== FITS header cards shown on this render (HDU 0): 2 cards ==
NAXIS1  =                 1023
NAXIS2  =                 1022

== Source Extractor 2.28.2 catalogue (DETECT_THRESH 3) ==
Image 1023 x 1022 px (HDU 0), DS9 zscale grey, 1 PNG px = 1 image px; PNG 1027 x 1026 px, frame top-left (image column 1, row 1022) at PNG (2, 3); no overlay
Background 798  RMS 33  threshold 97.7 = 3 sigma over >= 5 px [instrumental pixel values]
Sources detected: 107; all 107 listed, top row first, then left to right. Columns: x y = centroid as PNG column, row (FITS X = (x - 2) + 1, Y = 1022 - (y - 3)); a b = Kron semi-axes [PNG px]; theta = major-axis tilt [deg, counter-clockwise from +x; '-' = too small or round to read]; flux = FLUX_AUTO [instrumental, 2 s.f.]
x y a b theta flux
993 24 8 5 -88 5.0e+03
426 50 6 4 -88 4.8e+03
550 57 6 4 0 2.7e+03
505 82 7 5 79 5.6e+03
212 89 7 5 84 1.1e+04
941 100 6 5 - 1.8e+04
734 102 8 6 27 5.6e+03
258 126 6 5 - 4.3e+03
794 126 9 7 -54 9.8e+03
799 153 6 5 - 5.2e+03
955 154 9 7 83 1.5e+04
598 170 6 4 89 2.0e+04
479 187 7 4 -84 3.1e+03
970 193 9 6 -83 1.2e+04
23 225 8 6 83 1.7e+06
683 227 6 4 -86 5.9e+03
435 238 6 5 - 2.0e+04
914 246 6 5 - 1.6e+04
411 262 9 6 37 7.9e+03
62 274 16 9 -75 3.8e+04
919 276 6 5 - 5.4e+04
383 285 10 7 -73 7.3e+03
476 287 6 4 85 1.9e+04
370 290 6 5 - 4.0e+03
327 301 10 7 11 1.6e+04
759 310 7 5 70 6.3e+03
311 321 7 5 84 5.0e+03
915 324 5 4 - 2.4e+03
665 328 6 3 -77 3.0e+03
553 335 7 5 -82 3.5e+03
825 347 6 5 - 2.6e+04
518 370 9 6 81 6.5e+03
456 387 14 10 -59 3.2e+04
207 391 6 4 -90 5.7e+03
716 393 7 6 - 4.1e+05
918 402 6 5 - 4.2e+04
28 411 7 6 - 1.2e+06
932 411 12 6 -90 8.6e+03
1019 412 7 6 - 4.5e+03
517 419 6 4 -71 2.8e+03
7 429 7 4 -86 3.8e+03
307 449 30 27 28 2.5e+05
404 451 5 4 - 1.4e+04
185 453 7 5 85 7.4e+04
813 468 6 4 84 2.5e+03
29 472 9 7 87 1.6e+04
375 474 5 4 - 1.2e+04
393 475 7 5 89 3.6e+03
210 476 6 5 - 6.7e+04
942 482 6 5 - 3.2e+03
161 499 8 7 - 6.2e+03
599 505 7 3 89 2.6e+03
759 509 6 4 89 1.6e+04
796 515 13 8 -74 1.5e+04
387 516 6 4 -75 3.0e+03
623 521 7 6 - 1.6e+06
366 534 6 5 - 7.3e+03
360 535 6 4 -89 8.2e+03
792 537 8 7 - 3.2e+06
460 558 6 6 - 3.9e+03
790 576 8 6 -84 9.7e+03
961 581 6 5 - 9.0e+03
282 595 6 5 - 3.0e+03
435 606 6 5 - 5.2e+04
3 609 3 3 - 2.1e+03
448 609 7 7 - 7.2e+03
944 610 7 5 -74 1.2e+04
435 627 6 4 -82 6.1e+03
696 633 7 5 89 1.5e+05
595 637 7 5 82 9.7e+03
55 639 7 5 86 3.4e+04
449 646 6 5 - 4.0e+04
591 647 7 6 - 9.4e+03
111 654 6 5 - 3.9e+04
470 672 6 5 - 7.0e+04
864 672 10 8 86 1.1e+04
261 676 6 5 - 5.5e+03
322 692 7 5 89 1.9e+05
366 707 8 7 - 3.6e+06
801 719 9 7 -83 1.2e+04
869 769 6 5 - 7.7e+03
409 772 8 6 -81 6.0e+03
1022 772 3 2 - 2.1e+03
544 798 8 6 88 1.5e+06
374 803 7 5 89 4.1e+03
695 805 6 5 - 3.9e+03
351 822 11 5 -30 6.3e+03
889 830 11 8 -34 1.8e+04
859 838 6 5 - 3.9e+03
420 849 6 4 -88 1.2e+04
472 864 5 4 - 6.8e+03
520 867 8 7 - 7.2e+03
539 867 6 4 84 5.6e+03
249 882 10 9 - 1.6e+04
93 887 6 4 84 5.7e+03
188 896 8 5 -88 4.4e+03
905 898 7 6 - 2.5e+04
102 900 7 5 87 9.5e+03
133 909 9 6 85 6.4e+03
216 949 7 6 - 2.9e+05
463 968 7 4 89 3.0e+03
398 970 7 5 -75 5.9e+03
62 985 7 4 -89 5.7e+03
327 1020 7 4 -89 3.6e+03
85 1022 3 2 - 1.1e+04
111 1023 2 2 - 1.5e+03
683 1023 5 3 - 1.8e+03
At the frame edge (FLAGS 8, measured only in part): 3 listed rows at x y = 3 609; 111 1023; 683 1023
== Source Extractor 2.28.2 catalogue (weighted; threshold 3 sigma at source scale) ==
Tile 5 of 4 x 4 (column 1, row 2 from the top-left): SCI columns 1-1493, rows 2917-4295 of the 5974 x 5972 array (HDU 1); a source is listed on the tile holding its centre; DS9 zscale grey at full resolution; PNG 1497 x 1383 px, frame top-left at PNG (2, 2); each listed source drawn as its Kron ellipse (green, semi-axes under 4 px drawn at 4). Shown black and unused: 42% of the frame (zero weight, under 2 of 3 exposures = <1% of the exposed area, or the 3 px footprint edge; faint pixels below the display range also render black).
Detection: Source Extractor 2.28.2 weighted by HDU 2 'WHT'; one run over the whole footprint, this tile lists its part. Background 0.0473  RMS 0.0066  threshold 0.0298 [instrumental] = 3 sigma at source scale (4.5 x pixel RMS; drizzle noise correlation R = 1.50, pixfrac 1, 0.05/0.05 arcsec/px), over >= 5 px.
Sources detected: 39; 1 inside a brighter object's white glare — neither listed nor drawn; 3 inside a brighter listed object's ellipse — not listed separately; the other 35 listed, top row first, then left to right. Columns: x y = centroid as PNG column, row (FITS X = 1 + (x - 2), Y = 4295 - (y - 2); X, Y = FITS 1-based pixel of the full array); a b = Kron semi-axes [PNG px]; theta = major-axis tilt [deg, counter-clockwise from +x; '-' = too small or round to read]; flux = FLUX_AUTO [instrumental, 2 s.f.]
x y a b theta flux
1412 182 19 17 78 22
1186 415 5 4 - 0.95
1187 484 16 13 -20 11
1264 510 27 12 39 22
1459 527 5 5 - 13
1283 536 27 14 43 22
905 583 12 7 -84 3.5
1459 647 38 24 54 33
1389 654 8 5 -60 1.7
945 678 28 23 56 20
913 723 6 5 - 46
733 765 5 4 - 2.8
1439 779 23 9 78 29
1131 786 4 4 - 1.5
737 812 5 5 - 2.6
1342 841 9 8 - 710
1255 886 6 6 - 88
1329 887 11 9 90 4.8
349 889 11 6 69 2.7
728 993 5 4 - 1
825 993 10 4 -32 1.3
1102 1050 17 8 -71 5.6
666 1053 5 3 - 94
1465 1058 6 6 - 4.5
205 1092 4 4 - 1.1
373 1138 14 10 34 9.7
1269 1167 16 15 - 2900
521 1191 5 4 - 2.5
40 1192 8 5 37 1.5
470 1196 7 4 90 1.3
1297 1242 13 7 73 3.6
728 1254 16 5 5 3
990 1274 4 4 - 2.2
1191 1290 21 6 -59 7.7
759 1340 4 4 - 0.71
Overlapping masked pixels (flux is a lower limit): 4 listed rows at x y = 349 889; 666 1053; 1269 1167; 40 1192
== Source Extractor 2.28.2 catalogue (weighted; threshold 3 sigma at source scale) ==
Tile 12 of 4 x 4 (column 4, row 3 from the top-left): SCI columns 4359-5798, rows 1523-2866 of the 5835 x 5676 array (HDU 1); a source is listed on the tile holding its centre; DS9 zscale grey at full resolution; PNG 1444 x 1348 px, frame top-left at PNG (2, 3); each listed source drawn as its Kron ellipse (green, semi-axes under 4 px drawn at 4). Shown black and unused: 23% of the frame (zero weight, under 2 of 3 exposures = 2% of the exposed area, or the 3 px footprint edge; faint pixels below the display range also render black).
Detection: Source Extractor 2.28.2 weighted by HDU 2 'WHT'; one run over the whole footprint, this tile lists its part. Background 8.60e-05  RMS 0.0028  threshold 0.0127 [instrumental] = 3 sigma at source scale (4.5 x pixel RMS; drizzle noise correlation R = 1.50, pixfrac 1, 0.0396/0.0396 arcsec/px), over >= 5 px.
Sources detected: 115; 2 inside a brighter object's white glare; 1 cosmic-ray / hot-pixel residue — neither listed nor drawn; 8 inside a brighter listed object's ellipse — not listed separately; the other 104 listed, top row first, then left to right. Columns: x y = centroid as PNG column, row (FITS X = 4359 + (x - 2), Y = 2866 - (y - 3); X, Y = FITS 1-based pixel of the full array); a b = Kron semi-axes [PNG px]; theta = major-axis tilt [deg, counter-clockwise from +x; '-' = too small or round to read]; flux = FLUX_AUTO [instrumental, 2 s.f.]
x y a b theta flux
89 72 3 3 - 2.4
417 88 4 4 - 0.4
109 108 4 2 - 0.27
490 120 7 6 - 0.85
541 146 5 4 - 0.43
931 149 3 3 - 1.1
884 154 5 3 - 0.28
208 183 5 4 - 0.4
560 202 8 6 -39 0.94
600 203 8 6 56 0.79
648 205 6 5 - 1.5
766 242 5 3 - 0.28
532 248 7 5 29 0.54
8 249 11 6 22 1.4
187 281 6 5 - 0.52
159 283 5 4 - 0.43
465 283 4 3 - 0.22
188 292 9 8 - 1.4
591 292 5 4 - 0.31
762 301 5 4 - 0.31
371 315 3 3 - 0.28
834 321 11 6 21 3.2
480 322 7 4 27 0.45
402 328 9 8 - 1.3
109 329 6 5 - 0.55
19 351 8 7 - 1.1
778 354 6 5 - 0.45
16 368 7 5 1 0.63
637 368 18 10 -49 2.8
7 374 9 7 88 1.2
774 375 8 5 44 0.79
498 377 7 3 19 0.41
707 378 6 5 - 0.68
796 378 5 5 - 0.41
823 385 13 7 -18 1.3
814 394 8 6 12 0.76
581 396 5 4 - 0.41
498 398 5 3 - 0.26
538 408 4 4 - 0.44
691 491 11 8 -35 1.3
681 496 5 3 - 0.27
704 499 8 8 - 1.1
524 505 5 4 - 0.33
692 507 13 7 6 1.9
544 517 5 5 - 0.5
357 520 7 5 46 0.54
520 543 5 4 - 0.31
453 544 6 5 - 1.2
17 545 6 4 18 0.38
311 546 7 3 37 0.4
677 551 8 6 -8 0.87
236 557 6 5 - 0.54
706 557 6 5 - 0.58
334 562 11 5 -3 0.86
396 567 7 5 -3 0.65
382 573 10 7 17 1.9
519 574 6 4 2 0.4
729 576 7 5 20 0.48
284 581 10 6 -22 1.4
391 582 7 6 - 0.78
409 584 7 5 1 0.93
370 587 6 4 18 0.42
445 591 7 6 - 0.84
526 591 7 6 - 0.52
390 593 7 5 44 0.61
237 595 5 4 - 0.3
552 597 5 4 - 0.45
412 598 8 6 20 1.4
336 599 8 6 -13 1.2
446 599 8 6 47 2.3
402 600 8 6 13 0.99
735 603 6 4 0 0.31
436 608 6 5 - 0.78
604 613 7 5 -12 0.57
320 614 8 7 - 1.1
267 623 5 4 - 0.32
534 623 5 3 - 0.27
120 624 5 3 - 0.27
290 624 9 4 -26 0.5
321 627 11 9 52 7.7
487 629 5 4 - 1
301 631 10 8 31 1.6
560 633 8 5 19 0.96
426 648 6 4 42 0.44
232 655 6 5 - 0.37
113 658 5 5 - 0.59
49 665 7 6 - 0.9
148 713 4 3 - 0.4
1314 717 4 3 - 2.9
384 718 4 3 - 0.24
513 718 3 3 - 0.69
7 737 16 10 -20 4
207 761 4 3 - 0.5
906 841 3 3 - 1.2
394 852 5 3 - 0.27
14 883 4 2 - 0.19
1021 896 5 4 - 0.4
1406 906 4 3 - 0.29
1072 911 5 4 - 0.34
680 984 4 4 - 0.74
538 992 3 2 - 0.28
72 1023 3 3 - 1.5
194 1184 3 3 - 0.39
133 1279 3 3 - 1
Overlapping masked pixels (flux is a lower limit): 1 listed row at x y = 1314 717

Set exercise:
Retype everything above from the line containing "2.28.2 catalogue (DETECT_THRESH" down to the line containing "[instrumental pixel values]", with both of those lines included and each character reproduced exactly.

Exercise result:
== Source Extractor 2.28.2 catalogue (DETECT_THRESH 3) ==
Image 1023 x 1022 px (HDU 0), DS9 zscale grey, 1 PNG px = 1 image px; PNG 1027 x 1026 px, frame top-left (image column 1, row 1022) at PNG (2, 3); no overlay
Background 798  RMS 33  threshold 97.7 = 3 sigma over >= 5 px [instrumental pixel values]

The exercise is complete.